Professor Emerita of Political Science

Areas of Specialization: Social Movements; Environmental Politics; Political Communication

Professor Zisk earned her Ph.D. at Stanford and taught in the Political Science Department at BU from 1965 until her retirement in 2011.  In her early years, Professor Zisk was one of the few women in a male dominated profession. Eager to help other women follow the trail she had helped blaze, she served on bodies such as the APSA’s Committee on the Status of Women.  Her first journal publication appeared in 1965: her last (a book review) in 2013. In between she produced many articles and four books. Her scholarship focused on topics of continuing significance today and resulted in books on interest groups, money and politics, the media and politics and social movements especially those focused on peace and the environment. Professor Zisk was both open minded about methodology and attentive to methodological issues. Four decades ago, she coauthored an article on the use of simulations in our discipline; experimental work using simulations has become much more common in political science research this century. However, she was also willing to deflate our pretensions as in a Political Research Quarterly article “The Compleat Jargoner: How to Obfuscate the Obvious Without Really Trying.” http://prq.sagepub.com/content/23/1/55.citation

Professor Zisk’s teaching reflected her scholarship with courses on interest groups, social movements, environmental politics, public opinion and political communication. She was both rigorous and caring as a teacher; she would spend two hours talking with an undergraduate, moving from her office to a coffee shop and back again while the conversation continued. She visited her students if they were in hospital. She taught in BU’s program through which prisoners can earn a BA.

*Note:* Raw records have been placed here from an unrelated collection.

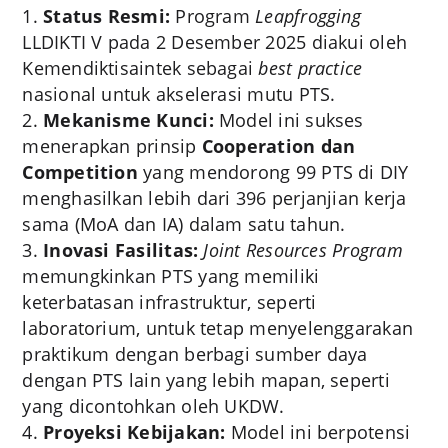
Status Resmi:
Program
Leapfrogging
LLDIKTI V pada 2 Desember 2025 diakui oleh
Kemendiktisaintek sebagai
best practice
nasional untuk akselerasi mutu PTS.
Mekanisme Kunci:
Model ini sukses
menerapkan prinsip
Cooperation dan
Competition
yang mendorong 99 PTS di DIY
menghasilkan lebih dari 396 perjanjian kerja
sama (MoA dan IA) dalam satu tahun.
Inovasi Fasilitas:
Joint Resources Program
memungkinkan PTS yang memiliki
keterbatasan infrastruktur, seperti
laboratorium, untuk tetap menyelenggarakan
praktikum dengan berbagi sumber daya
dengan PTS lain yang lebih mapan, seperti
yang dicontohkan oleh UKDW.
Proyeksi Kebijakan:
Model ini berpotensi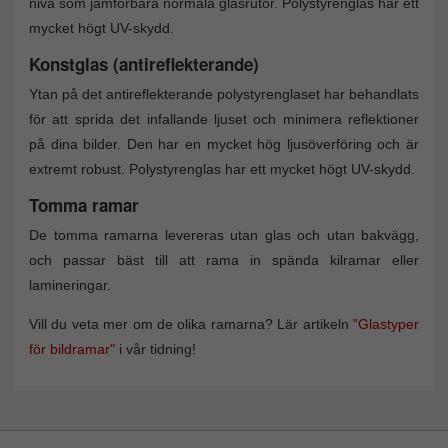
nivå som jämförbara normala glasrutor. Polystyrenglas har ett
mycket högt UV-skydd.
Konstglas (antireflekterande)
Ytan på det antireflekterande polystyrenglaset har behandlats
för att sprida det infallande ljuset och minimera reflektioner
på dina bilder. Den har en mycket hög ljusöverföring och är
extremt robust. Polystyrenglas har ett mycket högt UV-skydd.
Tomma ramar
De tomma ramarna levereras utan glas och utan bakvägg,
och passar bäst till att rama in spända kilramar eller
lamineringar.
Vill du veta mer om de olika ramarna? Lär artikeln
"Glastyper
för bildramar"
i vår tidning!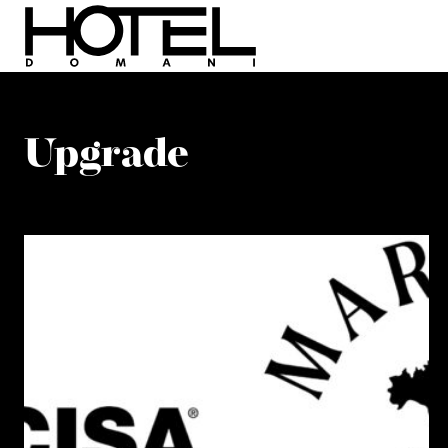
Upgrade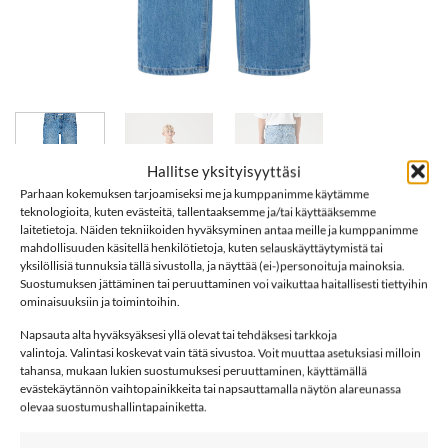
Hallitse yksityisyyttäsi
Parhaan kokemuksen tarjoamiseksi me ja kumppanimme käytämme
teknologioita, kuten evästeitä, tallentaaksemme ja/tai käyttääksemme
laitetietoja. Näiden tekniikoiden hyväksyminen antaa meille ja kumppanimme
Etusivu
/
Merkit
/
name it
mahdollisuuden käsitellä henkilötietoja, kuten selauskäyttäytymistä tai
yksilöllisiä tunnuksia tällä sivustolla, ja näyttää (ei-)personoituja mainoksia.
NAME IT NKMRYAN 5950 farkut, Light
Suostumuksen jättäminen tai peruuttaminen voi vaikuttaa haitallisesti tiettyihin
ominaisuuksiin ja toimintoihin.
Blue Denim
Napsauta alta hyväksyäksesi yllä olevat tai tehdäksesi tarkkoja
valintoja. Valintasi koskevat vain tätä sivustoa. Voit muuttaa asetuksiasi milloin
26,99
€
tahansa, mukaan lukien suostumuksesi peruuttaminen, käyttämällä
evästekäytännön vaihtopainikkeita tai napsauttamalla näytön alareunassa
olevaa suostumushallintapainiketta.
Koko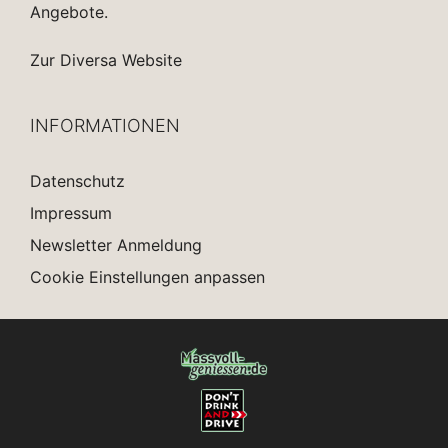
Angebote.
Zur Diversa Website
INFORMATIONEN
Datenschutz
Impressum
Newsletter Anmeldung
Cookie Einstellungen anpassen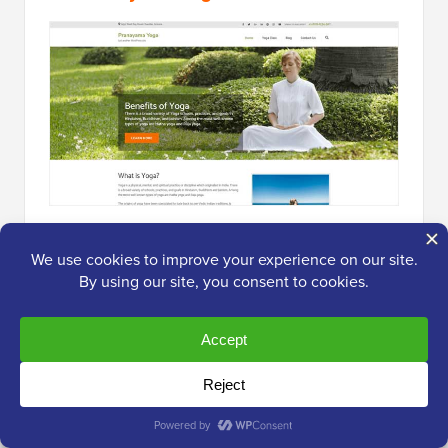
Pranayama Yoga
este o temă WordPress frumoasă
pentru yoga. Suportă un logo personalizat, două
meniuri de navigare, un mesaj de bun venit, layout-uri
de pagină personalizate și un glisor de imagini.
Are o pagină de blog separată și secțiuni integrate
pentru Despre, cursuri, formatori, mărturii și multe
altele. Dispune de o secțiune de subsol cu widget-uri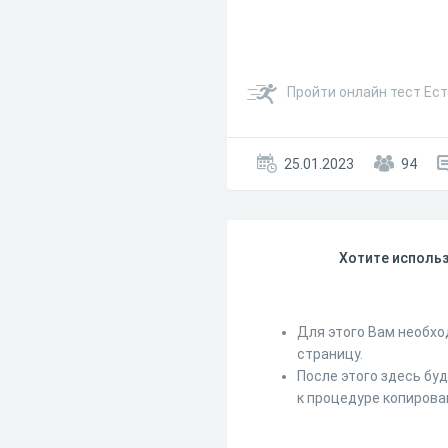
Пройти онлайн тест Ес
25.01.2023
94
Хотите использ
Для этого Вам необхо
страницу.
После этого здесь бу
к процедуре копирова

The thread running through all her life and work was her devotion to ideals such as social justice, compassion and the environment. In addition to inspiring her teaching and research, these ideals prompted her to be one of the founders of the Massachusetts Green Party and to be involved in the women’s movement and many other causes. Professor Zisk thus lived a life both as a professor and as a citizen that embodied the ideals of the Quaker faith.